Наше удивление может возрасти еще больше: подобные аналогии отнюдь не случайны, Ницше сознательно считает Иисуса выразителем его собственной, ницшевской позиции — «по ту сторону добра и зла», своим союзником в борьбе против морали: «Иисус выступил против всех, кто судит: он желал уничтожить мораль» (XII, 266). «Иисус говорил: „Какое дело до морали нам, сынам Божьим?“» (VII, 108) и уж совсем недвусмысленно: «Бог — по ту сторону добра и зла» (XVI, 379).

И проблема изведанного в опыте блаженства присутствия вечности в настоящем, которую решил Иисус своей жизненной практикой, также есть собственная проблема Ницше. Сколько явного одобрения и симпатии звучит в его словах: «Что отличает Христа и Будду: религиозными их делает ощущение внутреннего счастья» (XIII, 302). Правда, сам Ницше обретает это внутреннее счастье иным путем: убеждаясь в иллюзорности всех целей, в бесцельности всякого становления, удостоверяясь в вечном возвращении; кроме того, не через повседневную жизненную практику, а в особых мистических озарениях, — и все-таки главное: «Блаженство — здесь», — снова оказывается общим для Ницше и его Иисуса.

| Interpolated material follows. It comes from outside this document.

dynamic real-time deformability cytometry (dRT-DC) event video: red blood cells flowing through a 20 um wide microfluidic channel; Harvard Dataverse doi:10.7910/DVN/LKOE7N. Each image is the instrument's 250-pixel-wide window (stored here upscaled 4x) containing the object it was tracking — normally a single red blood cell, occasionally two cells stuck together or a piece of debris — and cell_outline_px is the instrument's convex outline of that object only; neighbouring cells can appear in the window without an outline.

Великим противником и соперником Иисуса был для Ницше Дионис. «Долой Иисуса!» и «Да здравствует Дионис!» — звучит почти в каждом положении Ницше. Крестная смерть Иисуса для него — символ упадка угасающей жизни и обвинения против жизни; в растерзанном на куски Дионисе он видит саму вновь и вновь возрождающуюся жизнь, поднимающуюся из смерти в трагическом ликовании. И все же — поразительная двойственность! — это не мешало Ницше порой — хоть и редко, хоть всего на мгновение — самому отождествляться с Иисусом и глядеть на мир его глазами. Свои записи периода безумия, исполненные столь глубокого смысла, он подписывал не только именем Диониса, но и «Распятый».

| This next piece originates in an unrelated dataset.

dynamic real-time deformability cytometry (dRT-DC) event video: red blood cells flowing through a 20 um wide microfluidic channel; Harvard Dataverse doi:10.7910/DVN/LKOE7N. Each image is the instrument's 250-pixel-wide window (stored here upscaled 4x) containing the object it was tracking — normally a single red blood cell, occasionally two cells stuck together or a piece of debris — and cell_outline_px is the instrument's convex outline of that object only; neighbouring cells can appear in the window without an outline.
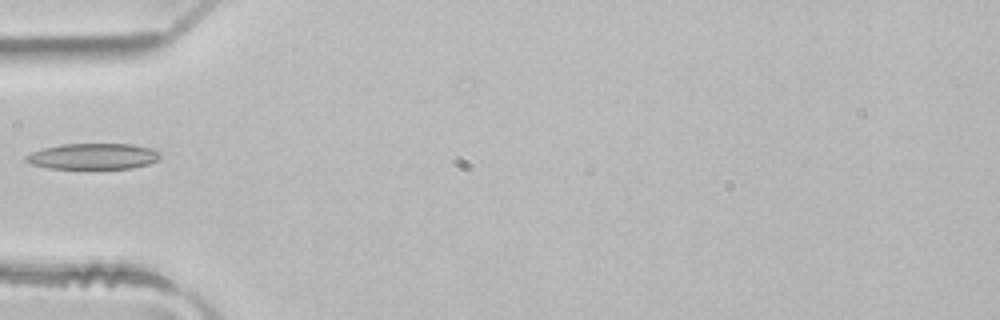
{"species": "common noctule bat (a hibernating species)", "species_latin": "Nyctalus noctula", "temperature_condition": "room temperature", "stored_images_in_passage": 4, "camera_frame_rate_fps": 3000, "um_per_image_px": 0.085, "animal": {"sex": "male", "body_mass_g": 21.5, "forearm_length_mm": 52.0}, "frame": {"image": 1, "passage_image": 4, "time_ms": 1.0, "image_size_px": [1000, 320], "cell_outline_px": [[160, 156], [156, 160], [148, 164], [132, 168], [48, 168], [32, 164], [24, 160], [24, 156], [32, 152], [44, 148], [60, 144], [132, 144], [152, 148], [160, 152]], "centroid_in_image_um": [7.91, 13.28], "position_along_channel_um": 77.1, "area_um2": 20.17}}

3. Самоотождествление с противником

Это двойственное отношение к Иисусу, когда Ницше то борется против него, то сам себя с ним отождествляет, то отрицает его, то поддерживает, — лишь один из примеров характерного для Ницше вообще поведения, своего рода универсального принципа. Ницше был всем на свете — не через реализацию в этом мире, а через сокровенный опыт своей страстно испытующей все на свете души. Он сам говорил, что ему довелось посидеть в каждом уголке современной души. Он смотрел на самого себя как на типичного представителя декаданса; однако полагал, что доведя этот декаданс до крайности, преодолел его в себе с помощью более глубинных здоровых сил. Он знал, что он сам — тот нигилист, о котором он пишет; однако полагал, что отличается от всех прочих нигилистов опять-таки тем, что доводит свой нигилизм до последней крайности и тем создает предпосылки для его преодоления.

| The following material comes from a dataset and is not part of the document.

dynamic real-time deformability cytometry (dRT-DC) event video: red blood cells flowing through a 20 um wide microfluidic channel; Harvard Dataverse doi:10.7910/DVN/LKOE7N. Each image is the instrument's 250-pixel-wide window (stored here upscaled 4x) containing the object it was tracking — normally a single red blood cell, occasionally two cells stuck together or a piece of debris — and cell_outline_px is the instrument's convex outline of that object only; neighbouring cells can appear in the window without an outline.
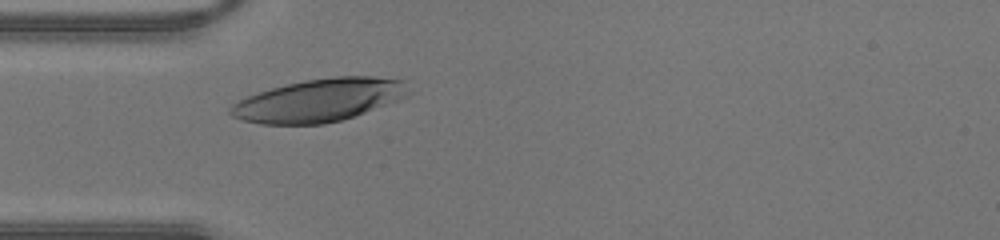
{"species": "human", "species_latin": "Homo sapiens", "temperature_condition": "warm", "stored_images_in_passage": 19, "camera_frame_rate_fps": 3000, "um_per_image_px": 0.085, "donor": {"sex": "male"}, "frame": {"image": 1, "passage_image": 1, "time_ms": 0.0, "image_size_px": [1000, 240], "cell_outline_px": [[404, 96], [396, 100], [364, 112], [340, 120], [324, 124], [260, 124], [240, 120], [232, 116], [228, 112], [228, 108], [232, 104], [248, 96], [272, 88], [304, 80], [332, 76], [372, 76], [404, 80]], "centroid_in_image_um": [27.02, 8.52], "position_along_channel_um": 58.0, "area_um2": 43.7}}
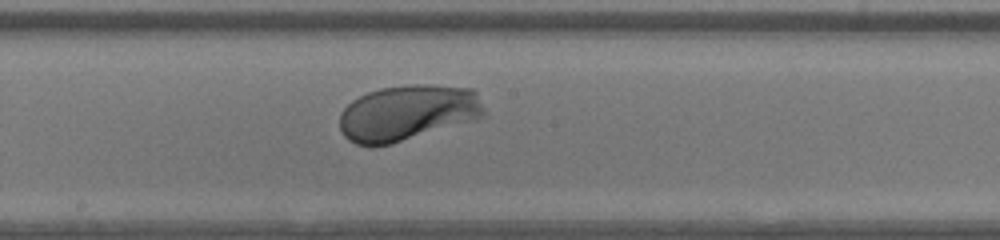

У Ницше всегда получается так, что едва закончив борьбу, а порой еще в самом разгаре борьбы он вдруг перестает бороться, заводит беседу с противником и внезапно сам в него превращается, влезает в его шкуру; он не желает противника уничтожать, наоборот, искренне желает ему долгой жизни, желает сохранить себе противника; точно так же желает он и сохранения христианства, несмотря на то, что сам столько раз кричал: «Раздавите гадину!».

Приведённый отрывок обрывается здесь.